“What It Means to Be a Millennial with ADHD”
If I had to be born with ADHD, though, I’m glad I qualify as a member of Generation Y, aka the millennials.
For an ADHD blogger, my feelings about ADHD aren’t exactly of the warm-and-fuzzy variety.
It’s true: I’m far from attention-deficit hyperactivity disorder’s biggest fan. It’s not that I believe this kink of the human nervous system is anything to be ashamed of; in fact, I’ve spent a great deal of my life attempting to convince people it’s not. It has just had too deleterious an effect on my life for me to join the ADHD-is-an-evolutionary-adaptation camp.
If I had to be born with ADHD, though, I’m glad my birth year of 1989 classifies me as a member of Generation Y, aka the millennials.
I honestly don’t know what I’d do without the internet and my various electronic devices. And I’m willing to hazard a guess that I’m far from the only millennial with ADHD who feels this way. I first knew modern technology would be my ADHD-related salvation in middle school, when my math teacher started posting homework assignments online — not just textbook page numbers but scanned copies of our worksheets we could print out if we didn’t make it home with the sheets distributed in class.
There was something so liberating about being thwarted by my ADHD, as I inevitably was from time to time, but then being able to reverse the damage right from home, with only my mom the wiser. Of course, not even 2002 Drew could have predicted the ways in which technology would impact education, from Googling research like mad on weekends in high school to emailing professors term papers late at night in college.
As I got older and technology more advanced, I found additional workarounds for my pesky ADHD problem in the form of various hi-tech devices. When I was 22, for example, I bought tickets to a concert in my hometown, but when the day of the show arrived, I realized I had left the printable tickets in my college apartment, a two-hour drive away. Suddenly, I remembered having received a confirmation email I could pull up on my iPhone, which I did, and was granted admission to the concert as a result.
My gratitude for being born with my particular disability in my specific generation is also due in part to the fact that there are a variety of pharmacological treatment options for ADHD available today.
By my count, there are five short-acting CNS stimulant medications, 14 intermediate and long-acting stimulants, six nonstimulants, and seven antidepressants used in the treatment of attention-deficit hyperactivity disorder. That’s 32 in all. Now, granted, many of these medications are chemically the same drug, just prepared in different strengths and dosages. And I’ll be the first one to tell you it is essential for Big Pharma to prioritize developing entirely new medications for those whose ADHD is unresponsive to any drugs currently available.
Pills Pills Pills
Nevertheless, this is a leaps-and-bounds improvement over the breadth of options (or rather, the lack thereof) on the market not very long ago. Between 1936, when the first ADHD medication, Benzedrine, was approved, and 1982, only six medications were developed and released on the market. And after that, there were no new ADHD drugs for another 14 years, when Adderall first hit the market in 1996.
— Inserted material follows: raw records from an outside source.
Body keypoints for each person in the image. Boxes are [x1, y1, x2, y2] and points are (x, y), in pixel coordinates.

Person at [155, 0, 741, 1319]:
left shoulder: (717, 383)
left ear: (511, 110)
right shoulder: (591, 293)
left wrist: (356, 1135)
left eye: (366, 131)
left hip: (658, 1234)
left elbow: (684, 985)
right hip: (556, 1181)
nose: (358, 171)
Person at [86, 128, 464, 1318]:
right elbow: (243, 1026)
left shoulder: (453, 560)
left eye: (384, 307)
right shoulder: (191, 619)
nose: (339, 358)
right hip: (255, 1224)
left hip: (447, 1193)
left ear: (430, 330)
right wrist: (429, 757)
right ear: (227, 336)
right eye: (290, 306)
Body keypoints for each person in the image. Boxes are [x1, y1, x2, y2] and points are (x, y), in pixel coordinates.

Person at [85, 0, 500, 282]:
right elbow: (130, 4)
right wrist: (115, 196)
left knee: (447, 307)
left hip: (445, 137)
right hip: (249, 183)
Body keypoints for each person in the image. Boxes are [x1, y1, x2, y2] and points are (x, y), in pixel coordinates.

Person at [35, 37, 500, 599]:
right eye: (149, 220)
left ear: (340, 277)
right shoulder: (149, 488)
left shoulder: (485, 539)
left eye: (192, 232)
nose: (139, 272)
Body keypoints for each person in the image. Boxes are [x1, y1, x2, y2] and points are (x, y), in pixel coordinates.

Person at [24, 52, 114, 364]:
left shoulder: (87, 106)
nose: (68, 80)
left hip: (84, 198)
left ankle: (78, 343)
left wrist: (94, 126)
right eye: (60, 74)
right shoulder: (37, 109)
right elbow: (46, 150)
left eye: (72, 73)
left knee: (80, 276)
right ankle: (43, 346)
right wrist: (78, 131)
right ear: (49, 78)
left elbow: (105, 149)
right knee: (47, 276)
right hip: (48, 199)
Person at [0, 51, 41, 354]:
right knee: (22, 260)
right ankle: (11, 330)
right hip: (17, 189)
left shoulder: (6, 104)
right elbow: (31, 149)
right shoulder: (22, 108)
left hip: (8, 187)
In other words, for almost half a century, a new ADHD medication only became available once every seven years or so. Subsequently, Concerta, an extended-release preparation of methylphenidate I took from ages 13 to 22, was released in 2000; Focalin, the stimulant I’m on now, hit the market in 2001; and the FDA didn’t approve the non-stimulant medication I take, Intuniv, until the year 2009.
Imagine if I had been born just a decade earlier: I wouldn’t have had Concerta to get me through all of high school and college, Focalin to get me through my ’20s, or Intuniv to get me through grad school. And I definitely wouldn’t be able to write this post now!
But perhaps the Number One reason I’m glad I was born when I was is that in the 1990s, ADHD awareness spread like wildfire. It was unprecedented. There were conferences and self-help guides, not to mention the first issue of ADDitude! And things are only getting better.
Gone are the days when jokes about parents putting their kids “on Ritalin when they just.. won’t… behave!” were fodder for popular primetime comedies (*cough*”FRIENDS”*cough*). With every passing year, ADHD is shedding the stigma that surrounded it in the past and getting closer and closer to its rightful place in the public consciousness as just another fact of life.
And if this is a trend, you know what the very best part about being a millennial with ADHD is? It means the next generation may live in a world that would never conceive of ADHD any other way.